**TASK OBJECTIVE**. Reproduce each of the following lines verbatim, keeping every character and line break unchanged.

┄┄┄┄┄┄┄┄┄┄┄┄┄┄┄┄┄┄┄┄

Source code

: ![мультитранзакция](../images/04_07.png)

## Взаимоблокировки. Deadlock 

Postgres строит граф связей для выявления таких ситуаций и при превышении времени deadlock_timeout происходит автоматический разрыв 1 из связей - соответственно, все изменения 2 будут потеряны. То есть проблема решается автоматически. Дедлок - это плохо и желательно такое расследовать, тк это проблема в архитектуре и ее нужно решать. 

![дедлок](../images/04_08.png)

┄┄┄┄┄┄┄┄┄┄┄┄┄┄┄┄┄┄┄┄

**EXPECTED ANSWER**.
Source code

: ![мультитранзакция](../images/04_07.png)

## Взаимоблокировки. Deadlock 

Postgres строит граф связей для выявления таких ситуаций и при превышении времени deadlock_timeout происходит автоматический разрыв 1 из связей - соответственно, все изменения 2 будут потеряны. То есть проблема решается автоматически. Дедлок - это плохо и желательно такое расследовать, тк это проблема в архитектуре и ее нужно решать. 

![дедлок](../images/04_08.png)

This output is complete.